There is another way one might interpret this opera, especially as shown in this production–and that is as a black comedy. When the Animal Trainer comes on stage at the opening to address the audience and speak of his menagerie, a truer depiction of the characters in this sordid story could hardly be spoken. Lulu is, let's face it, a screwball and so are many of the other characters here–and they're not loveable screwballs. They stumble through life, driven by their greed and hunger for sex and love, which often seem to be the same thing here. When you see Lulu writhing on the floor in the Third Act, intoxicated, speaking of finances and begging the Countess to save her by seducing the acrobat, you feel Lulu's desperation alright, but also notice the absurdity and pathetic comedy of it all. Anyway, here's the upshot: while this production clearly has something very valid and compelling to say, one still notices the manipulation employed to make its points. That said, while its seams may show in places, it is nevertheless a compelling and quite imaginative effort.

But what ultimately makes this an outstanding performance is the portrayal of Lulu by German soprano Marlis Petersen. She is simply stunning in the role: she is a very sexy and very pathetic Lulu, and that combination works just fine here. Has anyone ever portrayed the character more effectively? She has done Lulu more than ninety times over the last two decades, and in ten different productions, including at the Met and other major venues. Arguably, she knows the character and music of Lulu as well as or better than any other soprano who's ever sung this challenging role. When you watch and listen to Ms. Petersen you sit in awe of her considerable vocal talents, her acting skills and camera presence, her intensity, her sleek and graceful movements, and her confidence in having a total grasp of the happenings on stage.
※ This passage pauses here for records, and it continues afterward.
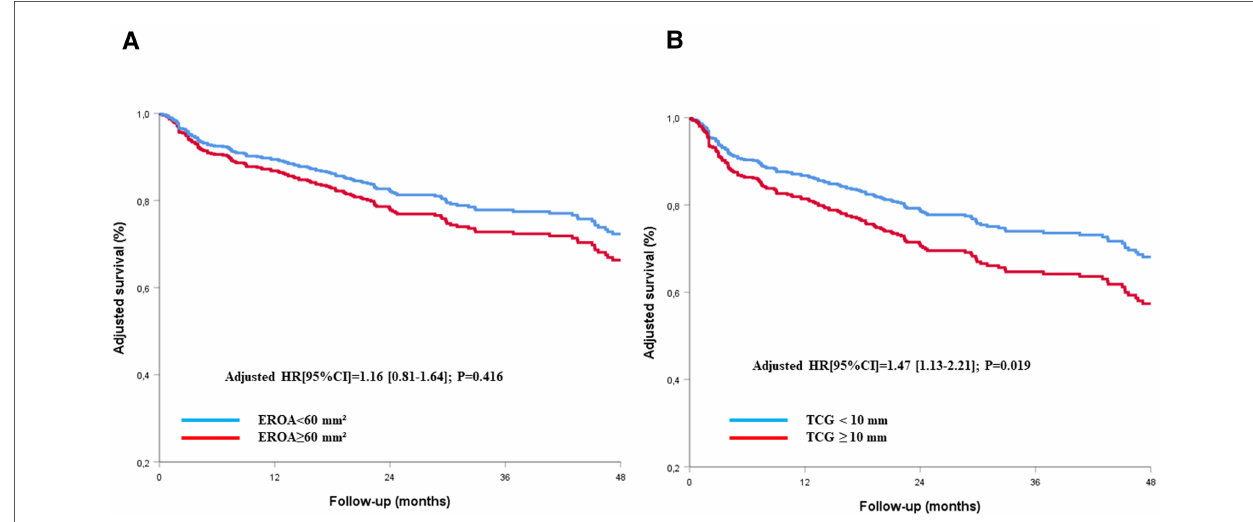
FIGURE 4 Cox-adjusted survival curves of patients with TR according to the de fi nition of very severe TR using EROA ( A ) or TCG ( B ). EROA, effective regurgitant ori fi ce area; TCG, tricuspid coaptation gap; TR, tricuspid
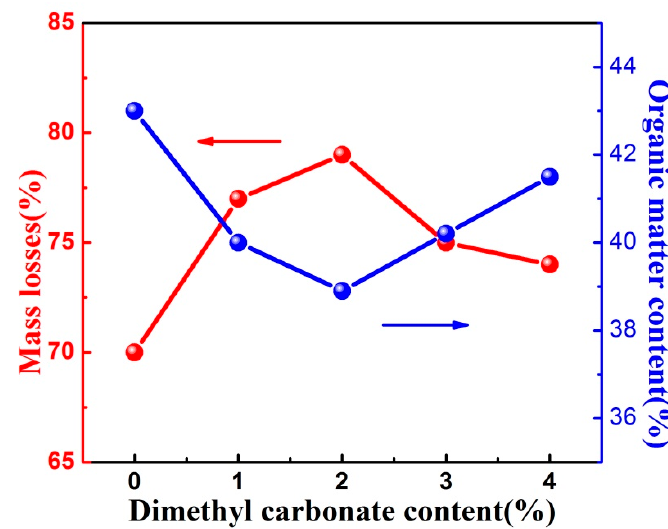
Figure 2. Mass loss of the sludge and content of the organic matters with respect to the content of the dimethyl carbonate during the process of the microwave treatment.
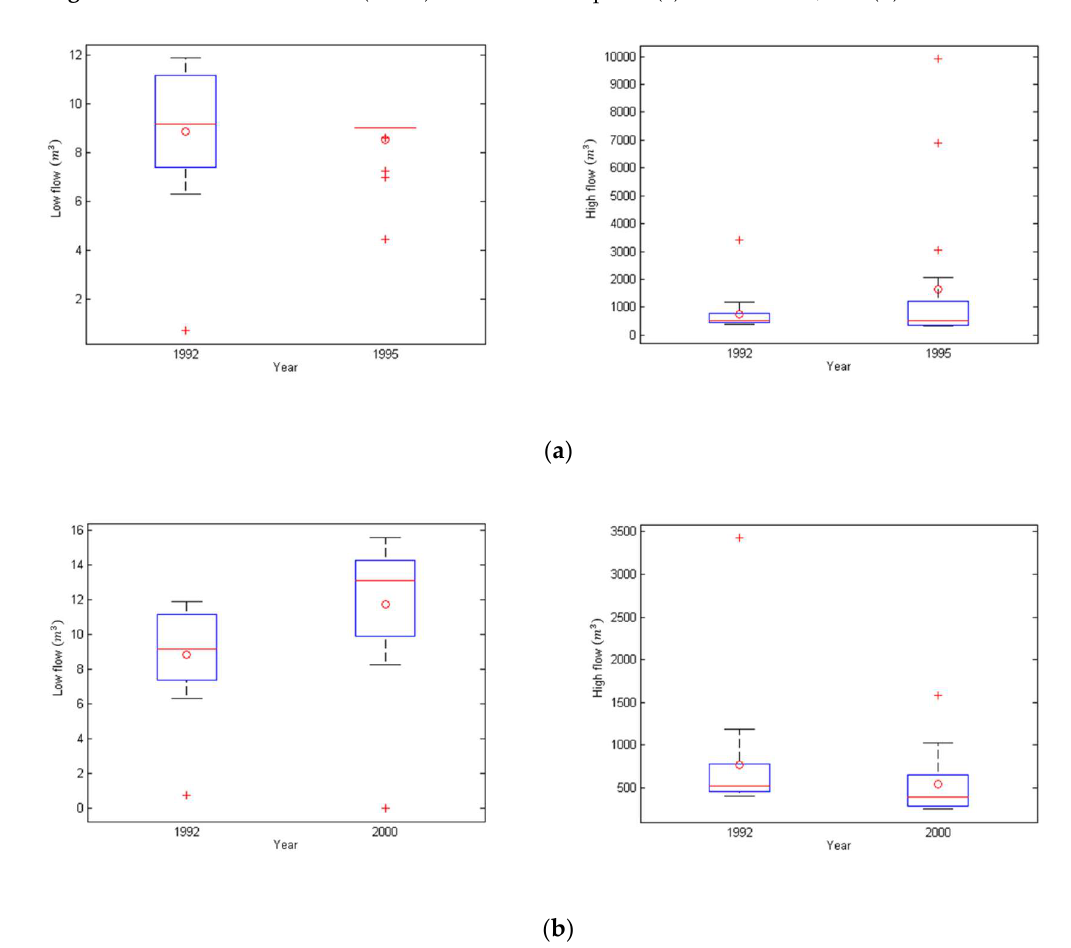
Figure 10. Comparison on the magnitude of low flows and high flows in selected pairs: ( a ) 1992 vs. 1995; and ( b ) 1992 vs. 2000. Table 7. Statistical tests for the effect of forest disturbances on the low flows and high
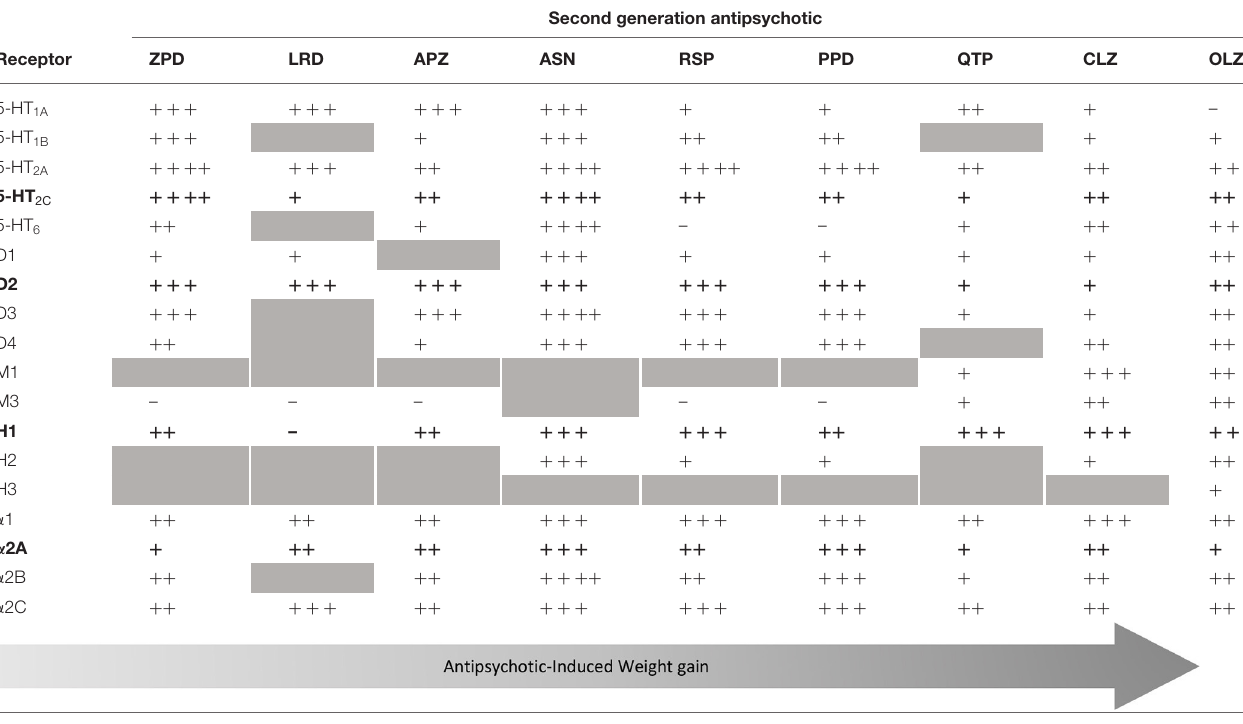
table does not provide an exhaustive receptor profile but focusses on receptors hypothesized to relate to metabolic effects. Those with the most evidence are bolded. ZPD, ziprasidone; LRD, lurasidone; APZ, aripiprazole; ASN, asenapine; RSP, risperidone; PDD, paliperidone; QTP, quetiapine; CLZ, clozapine; OLZ, olanzapine. nucleus within the hypothalamus inhibiting the expression of neuropeptide Y (NPY) and agouti-related peptide (AgRP) and stimulating proopiomelanocortin (POMC) (135–137).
Bo Skovhus is excellent in the roles of Dr. Schön and Jack the Ripper, and Daniela Sindram as Countess Geschwitz and Pavlo Hunka as Schigolch are also very effective. The remainder of the cast is quite impressive too. Kirill Petrenko draws spirited performances from the Bavarian State Orchestra. Camera work, picture clarity and sound reproduction are all first rate. I reviewed another video recording of Lulu here 2012 (Unitel Classica/Kultur DVD D4779), which I found very satisfying in most respects. This new one from BelAir Classics, however, clearly eclipses that fine effort. As a final thought, I'll surmise that this new Lulu will likely be the recording of choice for some time to come, at least on video. Thus my advice is, if you find this opera as fascinating and compelling as more and more opera lovers do, snatch up this BelAir Classics blu-ray ASAP!